Several authors (including Jean Markale, Emmanuel-Juste Duits, René Nelli) have compared courtly love to an initiatory journey, close to Hindu tantrism or the practices of Chinese Taoism, aimed at channeling and intensifying the energy of desire. It would then be a true psycho-sexual process, tending to allow a deep modification of the being. This interpretation seems to be supported by certain courtly love texts, which describe the change of state of the lover and the lady, illuminated by the Joi.

In other words, with fin’amor, lovers viewed the experience as a transformative spiritual path. A way to taste a heightened experience of love and perhaps a sense of direct connection/oneness with the divine. It was also a way of displaying mastery over the forces of materiality.


According to scholar Rai d’Honoré PhD,fin’amor arose among the Cathars. The Cathars were a Christian sect, much esteemed for their sincerity and dedication to their spiritual principles. Alas, the French ultimately joined forces with the Church to wipe them out, in a campaign known as the Albigensian Crusade.

D’Honoré shares some background about fin’amor and courtly love, in a video about troubadours. She emphasises that fin’amor tapped the power of loving another selflessly as a path to transcendence and self-improvement. The relevant bit of the video begins at minute 5:22 and ends at about 9:20.

D’Honoré describes courtly love as a worldly cousin of fin’amor. However, the term “courtly love” wasn’t coined until 1883, by Gaston Paris, an historian of medieval poetry. Thus, many scholars treat fin’amor and the courtly love tradition as somewhat synonymous. Both arose in a region that shared the same language, lifestyle, poetry, music and troubadour tradition.

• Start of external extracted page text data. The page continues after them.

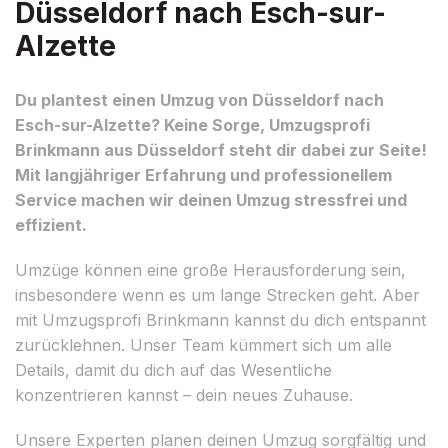
Düsseldorf nach Esch-sur-
Alzette
Du plantest einen Umzug von Düsseldorf nach
Esch-sur-Alzette? Keine Sorge, Umzugsprofi
Brinkmann aus Düsseldorf steht dir dabei zur Seite!
Mit langjähriger Erfahrung und professionellem
Service machen wir deinen Umzug stressfrei und
effizient.
Umzüge können eine große Herausforderung sein,
insbesondere wenn es um lange Strecken geht. Aber
mit Umzugsprofi Brinkmann kannst du dich entspannt
zurücklehnen. Unser Team kümmert sich um alle
Details, damit du dich auf das Wesentliche
konzentrieren kannst – dein neues Zuhause.
Unsere Experten planen deinen Umzug sorgfältig und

Some scholars define fin’amor as “fine love”, “fine as fine gold, glowing when purified by fire.” Others point out that in French (and perhaps Occitan), the word “fin” has the idea of completion or perfection.

Some say fin’amor refers to the respect and attention paid to human feelings and sensations. In this context, it is the respectful and true love of a man for a woman, and of a woman for a man. If both parties follow the rules of the game, it helps them to reach shared joy and pure happiness. It can be thought of an art of living based on the research, respect and rigorous and constant application of the rules governing human and love relationships. Lovers seek to achieve a perfect symbiosis.

It’s possible, however, that the essentials of fin’amor date back far earlier than the Cathars. They may, in fact, date back to a practice so ancient that it underlies sacred sex traditions around the globe. Such traditions include tantra, Taoist lovemaking and early, so called gnostic, Christianity. Certainly there is evidence of a sacred marriage practice among early Christians, which was conducted along the same lines as fin’amor. It lingered for hundreds of years during the Current Era. Perhaps it simply surfaced again among the Cathars, and later among other Western sects.


Selfless love is the key to fin’amor. However, as is the case for all Synergy approaches to intimacy, the mundane ingredient in the recipe for fin’amor lies in what lovers don’t do. Loving affection is encouraged, but intercourse and orgasm are not.

Prudent lovers relax into mutual adoration, stroking or holding each other. Kisses that cherish, rather than “heat,” help prevent the distress of sexual frustration. Not surprisingly, however, some courtly lovers treated their unions more as a game in which the man sought to prove his self-mastery by pushing his lover into risky territory. “The more meritorious the ordeal was for the lover, the more it became for her, and the more perilous it was for her honour,” according to René Nelli, ‘Sur l’amour provençal’, Les Cahiers du Sud.

If you’re trying fin’amor with a new lover, definitely pursue the calmer approach. Consider channeling your desire upward when it builds, and pause regularly to breathe deeply and slowly.